Belum ada konfirmasi langsung dari pemerintah AS atas kejadian ini. Gedung Putih dan Pentagon sejauh ini tidak memberikan komentar resmi kepada media internasional. Namun sumber dari beberapa media internasional mengabarkan bahwa di Trump telah mengetahui laporan ledakan dan aktivitas pesawat di atas Caracas.
Sementara itu, pemerintahan Presiden Nicolás Maduro mengecam keras apa yang disebutnya sebagai “agresi militer” oleh AS. Dalam siaran resmi, Venezuela menyatakan bahwa serangan terjadi tidak hanya di Caracas tetapi juga di negara bagian Miranda, Aragua, dan La Guaira serta menegaskan penolakan atas intervensi asing.

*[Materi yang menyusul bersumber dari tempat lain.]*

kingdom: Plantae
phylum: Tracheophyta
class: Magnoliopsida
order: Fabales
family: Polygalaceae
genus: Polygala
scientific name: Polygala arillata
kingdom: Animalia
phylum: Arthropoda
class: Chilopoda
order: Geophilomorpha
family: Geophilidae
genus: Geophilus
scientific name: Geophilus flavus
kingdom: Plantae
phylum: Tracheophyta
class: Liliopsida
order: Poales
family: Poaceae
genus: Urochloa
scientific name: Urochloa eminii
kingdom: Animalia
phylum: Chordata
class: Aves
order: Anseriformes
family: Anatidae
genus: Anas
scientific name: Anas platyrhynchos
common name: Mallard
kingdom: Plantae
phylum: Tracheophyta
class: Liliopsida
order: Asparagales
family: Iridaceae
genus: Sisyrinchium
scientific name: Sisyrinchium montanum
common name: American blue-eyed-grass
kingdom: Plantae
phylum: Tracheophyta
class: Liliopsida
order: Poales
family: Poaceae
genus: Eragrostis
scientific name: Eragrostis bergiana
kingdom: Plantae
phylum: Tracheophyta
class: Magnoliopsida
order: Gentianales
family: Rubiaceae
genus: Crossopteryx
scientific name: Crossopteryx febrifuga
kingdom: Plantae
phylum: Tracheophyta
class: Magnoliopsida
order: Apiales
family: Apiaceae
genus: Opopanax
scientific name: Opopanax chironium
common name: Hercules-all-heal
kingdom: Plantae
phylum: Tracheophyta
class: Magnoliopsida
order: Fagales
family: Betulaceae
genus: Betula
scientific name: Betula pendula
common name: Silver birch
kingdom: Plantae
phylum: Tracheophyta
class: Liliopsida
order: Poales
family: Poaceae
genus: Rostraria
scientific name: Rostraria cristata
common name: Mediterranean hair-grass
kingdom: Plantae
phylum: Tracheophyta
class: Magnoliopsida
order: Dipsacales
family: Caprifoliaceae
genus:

Keterlibatan AS dalam konflik ini tidak sepenuhnya tiba-tiba. Pada akhir Desember 2025, Presiden Donald Trump mengakui serangan terhadap fasilitas pelabuhan di Venezuela, menuduh lokasi itu dipakai untuk memuat perahu narkoba, yang menurut Washington merupakan bagian dari kampanye anti-narkotika yang lebih luas.
Beberapa pengamat internasional menilai eskalasi ini adalah puncak dari ketegangan berkepanjangan. Trump sebelumnya bahkan telah menutup ruang udara Venezuela secara implisit dan melakukan blokade kapal tanker minyak Venezuela, langkah yang turut memicu reaksi keras dari negara-negara kawasan dan anggota OPEC.